For its first three years, Flipboard limited who could tell stories in its app. You could hear from your friends on Twitter and Facebook. Flipboard had a small in-house editorial crew collecting links to big news stories. And Flipboard partnered with large, established publishers to create flippable versions of their writers' work.
That all changed last year, when Flipboard opened up to all comers. Anyone could create a magazine by "flipping" links into a collection. And like a magazine, you could subscribe to these collections.
The effect on Flipboard's business was palpable. Some 7 million Flipboard users turned themselves into magazine makers, creating 10 million magazines as of early August. And the flood of new material drew new readers onto Flipboard: Its user count doubled from 50 million in March 2013 to more than 100 million today.
Flipboard provided those editors with both the tools of creation and a ready audience. And they built on that platform, making it an even better venue for digital magazine makers.
The Audience Is The Network
The moral of this story is the inseparability of tools for storytelling and tools for finding audiences. Flipboard's interface for magazine editors is elegantly designed, but what really makes it appealing are those 100 million mobile users who might get a look at your collection of Jack Russell Terrier photos.
That also explains why Tumblr and YouTube, two very different mediums for storytelling, are so appealing. They combine tools for creating with tools for connection and distribution. Tumblr lets you follow users, a subscription of sorts, and it lets users spread posts through its "reblog" button. YouTube, too, lets you follow creators' channels, an arrangement that has led to a particularly intense and intimate fan culture. But it doesn't hurt that it has more than a billion people's eyeballs on the site.
If the medium is the message, then the audience is the network.
(Full disclosure: ReadWrite's parent company, Say Media, has a stake in this debate. It makes a tool for publishing websites called Tempest, and it sells ads for its own properties like ReadWrite as well as for independent publishers on that platform.)
Speaking of mediums: If you want an example of what happens when you build great storytelling tools but not a great audience, take the cautionary tale of the grandly named Medium, Twitter cofounder Ev Williams' latest startup. People praise its story-writing interface, which is a great advance over the likes of WordPress or Blogger. But it hasn't delivered much in the way of readers, despite promising to feature authors' work in topical collections and, in some cases, pay them.

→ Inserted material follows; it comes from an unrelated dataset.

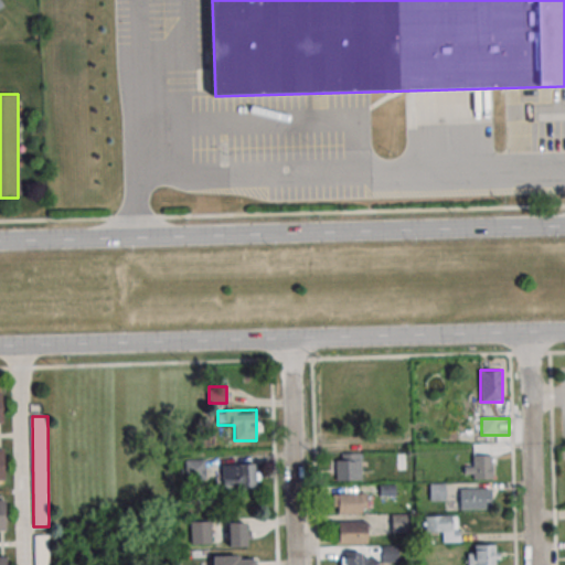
[(336,480),(360,480),(360,454),(336,454),(336,480)]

One thing we learned: Paying for clicks is not automatically a recipe for producing scads of short, thoughtless posts. We picked editors we trusted, and we found, for the most part, they respected the site and reliably delivered high quality writing. We also learned (surprise) that high quality posts do not automatically garner attention and audience commensurate with the effort of producing them. As a result, our payment model failed to support some really terrific contributors.
All click, no bait.
Flipboard has just tiptoed into the same territory as Medium. It's beginning to pay some of its contributors a share of the advertising revenues their magazines generate. In its first three months of operation, Flipboard wrote $1 million in checks to publishers. It's a small start.

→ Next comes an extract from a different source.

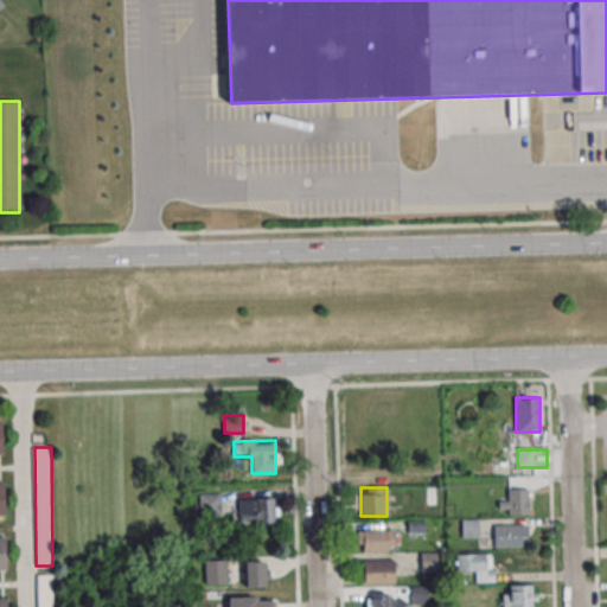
[(528,490),(498,490),(498,513),(528,513),(528,490)]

YouTube is probably the best example of a service that has balanced building tools for self-expression, generating large audiences, and delivering a payout to the top tier of creators. It helps that it has a virtual lock on online video.
Can Flipboard—or other players—deliver that same trifecta of tools, audience, and money to the mobile world? If you're interested in reading and writing, as I am, you have to root for the companies that are trying to figure this out.